Bauleitung informiert Anwohner
Findet auch Philipp Kochnow: „Der Kölner Dom war dagegen nichts. Aber das hier...“ Kochnow hat mit seinen Kollegen einer weiteren Spezialfirma die Pyramide, das Meisterstück des Architekten Gottfried Böhm, verhüllt. Damit möglichst kein Schmutz durch die Gegend fliegt, wenn es in der ersten Ferienwoche ernst wird. Dann beginnen auf rund 800 Quadratmetern die Arbeiten für den zweiten Bauabschnitt. Was das für die Anwohner in unmittelbarer Nähe des Domes bedeutet, erläuterte die Bauleitung zusammen mit Erzdiözesanbaumeister Martin Struck bei einer Informations-Veranstaltung im Pilgersaal.
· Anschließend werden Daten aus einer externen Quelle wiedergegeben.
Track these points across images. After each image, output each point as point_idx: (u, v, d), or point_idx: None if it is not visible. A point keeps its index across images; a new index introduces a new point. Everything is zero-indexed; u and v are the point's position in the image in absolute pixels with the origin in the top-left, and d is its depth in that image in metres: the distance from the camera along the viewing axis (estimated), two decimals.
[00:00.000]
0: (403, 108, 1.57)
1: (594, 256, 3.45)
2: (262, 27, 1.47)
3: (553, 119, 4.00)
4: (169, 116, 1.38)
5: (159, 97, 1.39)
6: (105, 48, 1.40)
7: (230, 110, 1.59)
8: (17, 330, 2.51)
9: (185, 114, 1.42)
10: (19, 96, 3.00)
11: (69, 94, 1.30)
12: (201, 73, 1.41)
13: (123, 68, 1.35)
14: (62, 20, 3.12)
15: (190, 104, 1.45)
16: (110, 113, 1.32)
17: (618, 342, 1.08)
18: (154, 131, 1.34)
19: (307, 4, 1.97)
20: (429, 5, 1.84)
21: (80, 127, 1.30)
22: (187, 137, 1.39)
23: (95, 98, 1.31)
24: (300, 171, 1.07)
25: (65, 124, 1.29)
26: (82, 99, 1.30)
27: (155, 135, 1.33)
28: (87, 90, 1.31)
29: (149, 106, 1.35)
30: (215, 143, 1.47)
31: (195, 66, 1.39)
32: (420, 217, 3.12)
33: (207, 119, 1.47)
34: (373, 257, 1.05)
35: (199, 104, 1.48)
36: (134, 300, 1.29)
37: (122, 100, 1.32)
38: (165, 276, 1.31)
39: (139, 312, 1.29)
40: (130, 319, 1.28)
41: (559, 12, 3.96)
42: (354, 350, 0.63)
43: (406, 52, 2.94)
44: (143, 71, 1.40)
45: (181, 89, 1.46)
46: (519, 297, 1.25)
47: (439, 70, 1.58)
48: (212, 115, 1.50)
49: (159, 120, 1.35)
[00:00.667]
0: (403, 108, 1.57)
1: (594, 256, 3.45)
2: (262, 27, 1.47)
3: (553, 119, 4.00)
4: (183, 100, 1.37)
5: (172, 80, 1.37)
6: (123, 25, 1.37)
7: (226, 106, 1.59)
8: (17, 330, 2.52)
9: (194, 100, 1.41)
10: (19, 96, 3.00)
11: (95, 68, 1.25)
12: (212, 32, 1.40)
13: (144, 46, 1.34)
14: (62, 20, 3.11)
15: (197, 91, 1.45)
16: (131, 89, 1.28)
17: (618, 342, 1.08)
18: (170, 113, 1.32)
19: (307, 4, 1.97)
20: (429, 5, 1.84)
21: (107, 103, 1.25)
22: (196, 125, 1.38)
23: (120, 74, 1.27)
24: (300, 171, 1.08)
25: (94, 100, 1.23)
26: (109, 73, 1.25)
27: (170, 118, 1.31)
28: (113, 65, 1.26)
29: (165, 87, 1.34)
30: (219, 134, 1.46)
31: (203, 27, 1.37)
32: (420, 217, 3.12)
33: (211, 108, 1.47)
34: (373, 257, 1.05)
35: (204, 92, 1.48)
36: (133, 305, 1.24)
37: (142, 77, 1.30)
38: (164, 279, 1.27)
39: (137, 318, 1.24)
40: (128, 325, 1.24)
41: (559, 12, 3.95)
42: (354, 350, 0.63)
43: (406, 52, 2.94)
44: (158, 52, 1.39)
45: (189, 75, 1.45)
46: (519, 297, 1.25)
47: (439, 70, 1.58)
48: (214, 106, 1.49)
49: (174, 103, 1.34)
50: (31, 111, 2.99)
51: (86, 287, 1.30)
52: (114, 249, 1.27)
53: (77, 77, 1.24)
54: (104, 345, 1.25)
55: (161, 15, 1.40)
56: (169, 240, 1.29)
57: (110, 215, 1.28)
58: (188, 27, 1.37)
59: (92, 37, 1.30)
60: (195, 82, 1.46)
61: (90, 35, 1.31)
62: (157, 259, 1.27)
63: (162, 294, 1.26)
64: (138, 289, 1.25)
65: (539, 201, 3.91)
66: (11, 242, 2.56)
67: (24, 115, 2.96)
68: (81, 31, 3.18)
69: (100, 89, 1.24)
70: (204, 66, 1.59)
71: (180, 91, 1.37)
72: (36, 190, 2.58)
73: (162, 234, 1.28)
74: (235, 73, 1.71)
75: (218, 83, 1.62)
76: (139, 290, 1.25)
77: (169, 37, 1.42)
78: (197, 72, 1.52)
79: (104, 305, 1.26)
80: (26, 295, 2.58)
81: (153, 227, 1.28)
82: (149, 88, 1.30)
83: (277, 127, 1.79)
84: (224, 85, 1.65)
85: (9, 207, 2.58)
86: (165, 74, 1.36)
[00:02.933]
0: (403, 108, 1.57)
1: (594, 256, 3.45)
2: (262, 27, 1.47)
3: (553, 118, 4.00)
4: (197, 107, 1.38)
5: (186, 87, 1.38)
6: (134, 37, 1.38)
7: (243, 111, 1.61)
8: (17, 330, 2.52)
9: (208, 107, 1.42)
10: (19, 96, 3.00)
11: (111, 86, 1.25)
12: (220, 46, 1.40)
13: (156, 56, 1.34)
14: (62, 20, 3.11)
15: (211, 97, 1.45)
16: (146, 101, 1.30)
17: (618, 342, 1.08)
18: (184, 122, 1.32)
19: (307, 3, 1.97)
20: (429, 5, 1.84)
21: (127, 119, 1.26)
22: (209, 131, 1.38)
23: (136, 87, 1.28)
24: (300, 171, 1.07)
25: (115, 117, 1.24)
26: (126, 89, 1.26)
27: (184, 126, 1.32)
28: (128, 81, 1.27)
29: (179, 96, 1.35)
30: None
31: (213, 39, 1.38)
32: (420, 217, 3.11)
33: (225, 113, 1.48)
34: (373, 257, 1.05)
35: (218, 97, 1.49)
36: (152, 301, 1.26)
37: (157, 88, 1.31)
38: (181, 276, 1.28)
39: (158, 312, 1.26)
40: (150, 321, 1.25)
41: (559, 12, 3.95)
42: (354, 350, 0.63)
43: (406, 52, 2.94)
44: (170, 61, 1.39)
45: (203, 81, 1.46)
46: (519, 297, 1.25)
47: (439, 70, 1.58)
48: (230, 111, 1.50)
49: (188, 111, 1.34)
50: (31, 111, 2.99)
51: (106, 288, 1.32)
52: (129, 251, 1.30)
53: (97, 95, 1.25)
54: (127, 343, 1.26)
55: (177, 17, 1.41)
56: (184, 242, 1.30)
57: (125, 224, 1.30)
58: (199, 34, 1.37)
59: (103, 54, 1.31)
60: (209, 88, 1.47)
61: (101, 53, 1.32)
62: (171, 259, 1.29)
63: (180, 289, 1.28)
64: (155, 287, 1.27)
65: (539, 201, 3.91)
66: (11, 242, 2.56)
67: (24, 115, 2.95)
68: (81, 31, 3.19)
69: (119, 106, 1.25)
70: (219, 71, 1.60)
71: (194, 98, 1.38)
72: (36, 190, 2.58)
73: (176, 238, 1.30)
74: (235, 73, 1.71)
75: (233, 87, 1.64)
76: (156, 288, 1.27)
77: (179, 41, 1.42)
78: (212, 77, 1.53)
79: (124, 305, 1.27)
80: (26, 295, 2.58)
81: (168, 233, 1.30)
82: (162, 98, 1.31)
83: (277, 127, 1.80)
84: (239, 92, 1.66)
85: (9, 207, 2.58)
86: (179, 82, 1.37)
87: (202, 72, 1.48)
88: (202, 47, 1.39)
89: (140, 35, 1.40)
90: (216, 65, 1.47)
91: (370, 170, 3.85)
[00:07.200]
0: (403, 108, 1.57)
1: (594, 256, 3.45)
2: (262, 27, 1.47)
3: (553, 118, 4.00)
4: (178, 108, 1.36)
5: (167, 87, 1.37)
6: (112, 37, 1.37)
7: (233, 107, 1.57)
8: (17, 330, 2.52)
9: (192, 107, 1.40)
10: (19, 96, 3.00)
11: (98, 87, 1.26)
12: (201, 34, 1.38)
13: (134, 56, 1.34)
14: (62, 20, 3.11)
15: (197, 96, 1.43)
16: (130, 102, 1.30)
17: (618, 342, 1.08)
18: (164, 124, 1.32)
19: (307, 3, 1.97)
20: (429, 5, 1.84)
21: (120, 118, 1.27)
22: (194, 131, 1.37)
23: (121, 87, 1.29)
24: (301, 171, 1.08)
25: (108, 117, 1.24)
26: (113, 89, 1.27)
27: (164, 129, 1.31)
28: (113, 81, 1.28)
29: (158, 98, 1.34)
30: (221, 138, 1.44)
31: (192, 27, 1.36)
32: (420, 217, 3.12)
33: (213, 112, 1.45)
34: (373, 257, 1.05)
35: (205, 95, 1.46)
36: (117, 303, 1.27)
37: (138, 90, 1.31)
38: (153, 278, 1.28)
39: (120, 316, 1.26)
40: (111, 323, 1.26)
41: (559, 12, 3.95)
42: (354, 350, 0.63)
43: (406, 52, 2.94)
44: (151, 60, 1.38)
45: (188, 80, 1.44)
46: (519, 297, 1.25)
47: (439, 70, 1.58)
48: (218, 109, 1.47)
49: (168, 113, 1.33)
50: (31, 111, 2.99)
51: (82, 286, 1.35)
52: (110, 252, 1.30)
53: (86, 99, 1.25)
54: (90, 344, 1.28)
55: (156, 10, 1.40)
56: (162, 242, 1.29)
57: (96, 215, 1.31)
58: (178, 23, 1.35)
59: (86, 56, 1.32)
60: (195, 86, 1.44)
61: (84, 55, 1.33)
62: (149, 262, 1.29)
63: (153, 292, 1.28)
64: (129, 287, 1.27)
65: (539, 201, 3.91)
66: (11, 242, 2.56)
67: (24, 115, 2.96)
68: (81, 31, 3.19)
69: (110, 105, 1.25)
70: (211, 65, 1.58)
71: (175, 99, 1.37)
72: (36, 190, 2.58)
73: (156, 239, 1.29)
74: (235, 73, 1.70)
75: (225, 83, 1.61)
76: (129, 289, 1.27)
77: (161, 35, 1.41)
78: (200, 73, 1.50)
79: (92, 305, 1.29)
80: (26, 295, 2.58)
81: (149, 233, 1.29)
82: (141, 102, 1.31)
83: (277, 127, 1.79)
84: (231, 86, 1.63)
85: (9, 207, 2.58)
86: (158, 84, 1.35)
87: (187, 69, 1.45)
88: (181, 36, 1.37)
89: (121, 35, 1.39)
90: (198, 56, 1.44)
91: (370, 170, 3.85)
Arbeiten laufen im Sommer täglich von 7 bis 17.30 Uhr
Die Arbeiten laufen jetzt im Sommer täglich von 7 bis 17.30 Uhr, dabei werden zeitweise noch mehr Parkplätze wegfallen als bisher die drei Dauerparkplätze an der Löher Straße. Bauleiter Lenard Dankesreiter und die vom Erzbistum beauftragte Architektin Luisa Puls fragten die Anwohner, was ihnen lieber wäre: Die Arbeiten zu unterbrechen, somit für Ruhepausen zu sorgen oder aber „durchzuziehen“, wie es Bauleiter Dankesreiter nannte.
„Besser durchziehen, dann haben wir es hinter uns“
„Besser durchziehen, dann haben wir es hinter uns“, meinte eine Anwohnerin. Regelmäßig aktualisierte Tafeln an der Baustelle sollen künftig Auskunft darüber geben, mit welchen Beeinträchtigungen zu rechnen ist. „Wenn der Baucontainer erst steht, werde ich täglich hier sein. Sie können dann auch einfach fragen“, so Bauleiter Lenard Dankesreiter.
Experten-Team forschte lange nach Material
Mindestens bis zum Jahresende wird es dauern, die 800 Quadratmeter hoch über dem Hauptaltar mit kohlefaserverstärktem Spritzbeton zu versehen. Jenem Material, das Experten des Instituts für Bauforschung der Technischen Universität Aachen in sechsjähriger Forschungsarbeit entwickelt haben.
Die ungeeignete Kunststoff-Schicht wird weggestrahlt
Welche Wellen die Dachsanierung schlägt, hörte Heinz-Günter Schmidt erst kürzlich bei einem Fach-Kongress. Gleich zu Anfang wurde der Ort Neviges erwähnt – der Kongress war in Österreich.
Doch bevor seine Männer jenes Material von Hand in zwei Schichten auftragen, muss erst die in den 80er Jahren nachträglich angebrachte Epoxid-Harz-Beschichtung herunter: Jener Kunststoff, der einst das Domdach abdichten sollte. Er stellte sich als ungeeignet heraus und stört zudem die Ästhetik: Architekt Gottfried Böhm hatte seinerzeit das Dach aus einem Guss entworfen, um das Skulpturale besonders zu betonen.
Die Zeltdach-Konstruktion ist eine Herausforderung
„Das Zeug ist hartnäckig, diese Arbeiten sind leider auch laut“, sagt Diplom-Ingenieur Schmidt. Per Sandstrahl wird der Kunststoff entfernt, dabei müssen seine Männer spezielle Schutzanzüge tragen. Das Grundprinzip der dauerhaften Dach-Abdichtung: Die Risse im Beton werden verkleinert auf viele kleinste Haarfugen, die nicht mehr wasserführend sind, so Martin Struck. Und somit ungefährlich. Eine besondere Herausforderung sei auch die Zeltdach-Konstruktion, sagt Schmidt: „Es gibt hier mindestens 40 verschiedene Winkel.“ Eben eine „irre Baustelle“.
<<<KOSTEN: SECHS MILLIONEN EURO
Die Kosten der Sanierung belaufen sich auf rund sechs Millionen Euro. Das Bistum gab mit zwei Millionen Euro den Löwenanteil, an Zuschüssen flossen bisher 800 000 Euro.
Die Sanierungsarbeiten begannen 2016. Der kohlefaserverstärkte Spritzbeton wird in fünf Arbeitsgängen von Hand aufgetragen. Insgesamt werden 2800 Quadratmeter bearbeitet.